白山市竹松町で30日、明治初期から続く年末の伝統行事「田んぼのお歳暮まわり」が行われた。農家が薄く雪が積もる水田に豆殻を供えて今年の収穫に感謝し、霊峰白山に向かって来年の豊作を願った。
あられが時折降る中、古川淳一さん(77)は長男の博人さん(55)とともに鍬(くわ)を持って水田11枚を回った。取水口のそばに長さ約60センチの豆殻を挿し、手取川流域に水の恵みをもたらす白山の方向に静かに手を合わせた。
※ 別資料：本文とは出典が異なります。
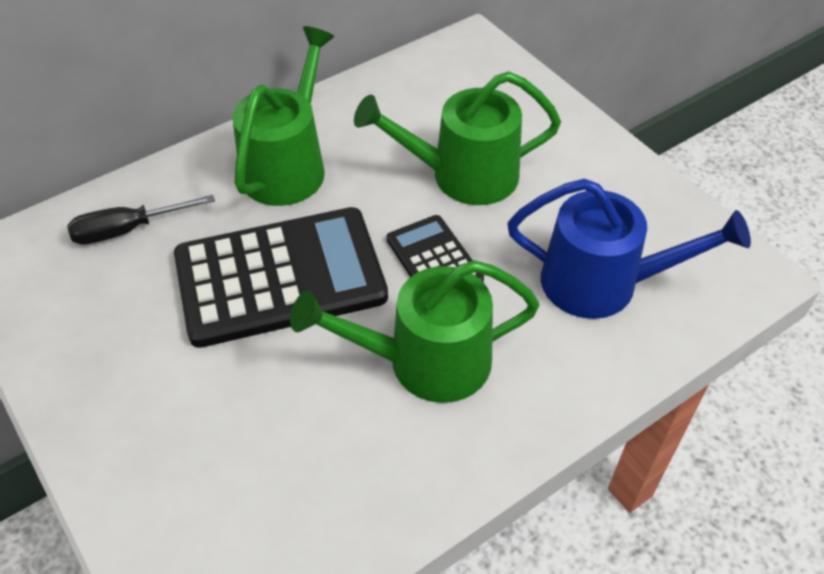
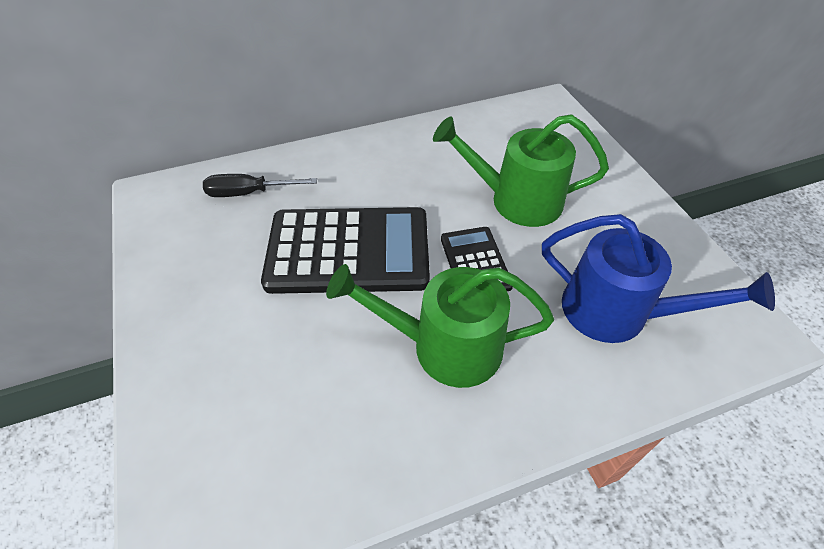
camera: 15 degrees right, 0 degrees up
(288, 166) = (381, 168): green watering can -> none

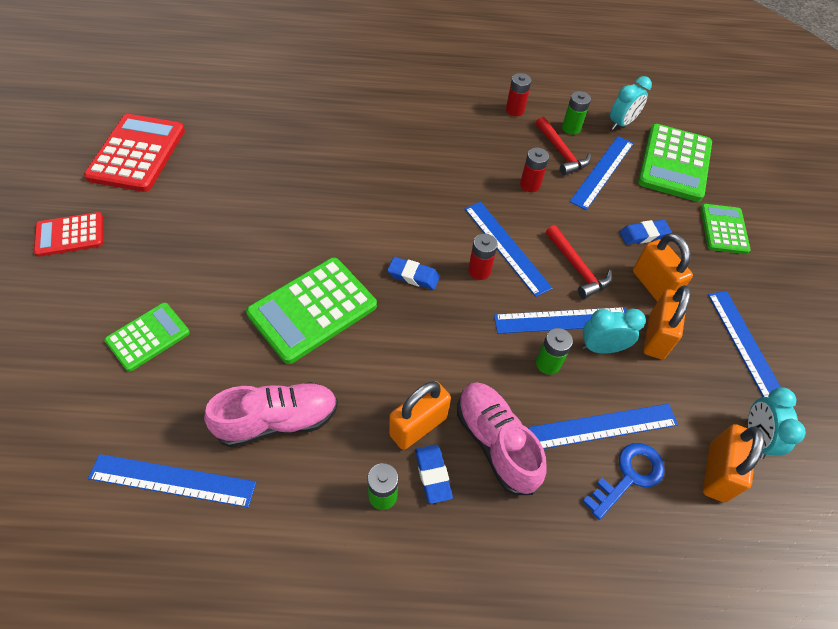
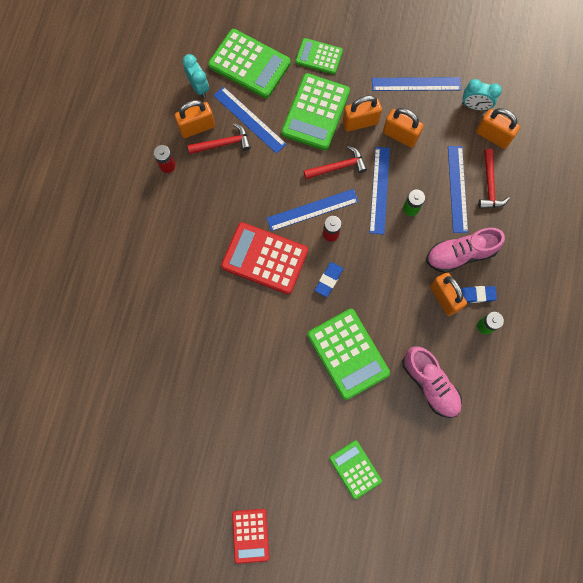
camera: 75 degrees left, 20 degrees up
(137, 153) = (165, 486): red calculator -> red calculator (265, 258)
(173, 480) = (461, 450): blue ruler -> none
(277, 421) = (430, 384): pink shoe -> pink shoe turned 150 degrees clockwise
(530, 185) = (254, 177): red battery -> none
(571, 128) = (197, 127): green battery -> orange padlock
(601, 348) = (403, 172): turquoise clock -> none
(628, 476) = (489, 185): blue key -> red hammer
(643, 235) = (315, 112): blue eraser -> green calculator

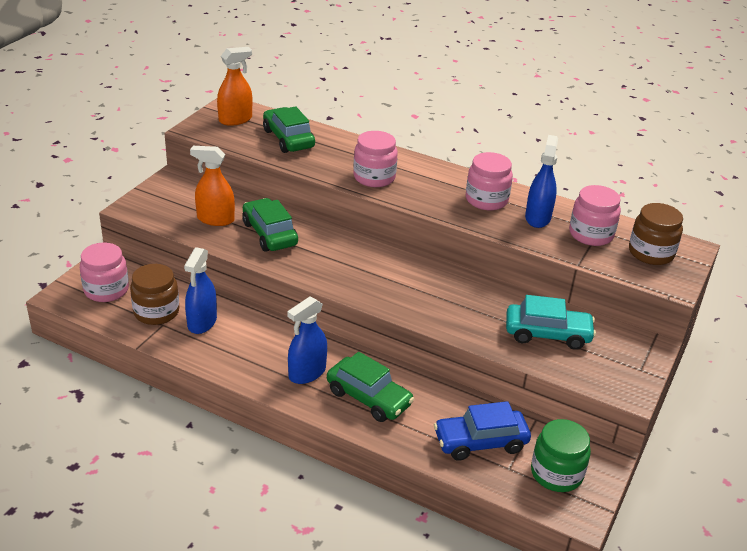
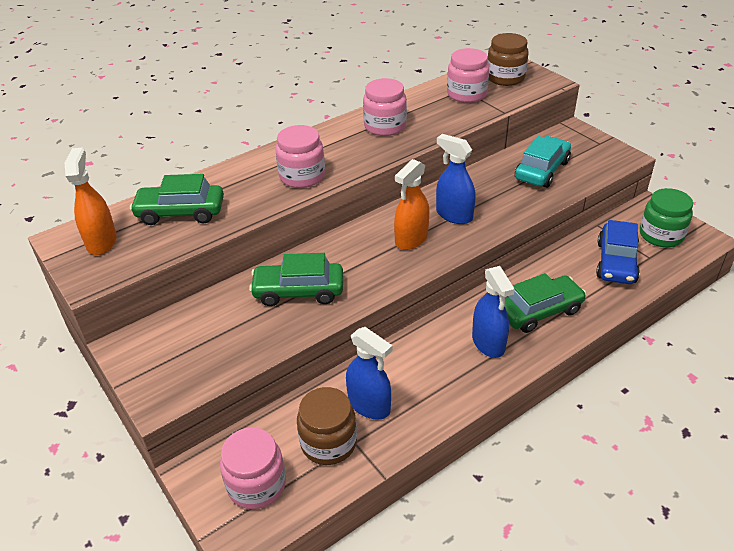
camera: 60 degrees left, 5 degrees up
(215, 219) = (240, 327): orange spray bottle -> orange spray bottle (411, 239)
(537, 218) = (428, 110): blue spray bottle -> blue spray bottle (454, 215)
竹松は藩政期、土地がやせていたため他の村に比べて米の収穫量が少なく、年貢米の徴収に手心を加えてもらう代わりに、役人にお歳暮として雑穀を贈っていたと伝えられる。明治の廃藩置県で年貢を納める必要がなくなると、役人の勧めで水田に豆殻を供えるようになったという。
奥能登の農耕儀礼「あえのこと」になぞらえ「加賀版あえのこと」とも呼ばれる風習で、現在は古川さん方を含め3軒が続けている。
古川さんは「豊富な水は白山の神様のおかげ。体が元気な限り、続けていきたい」と話した。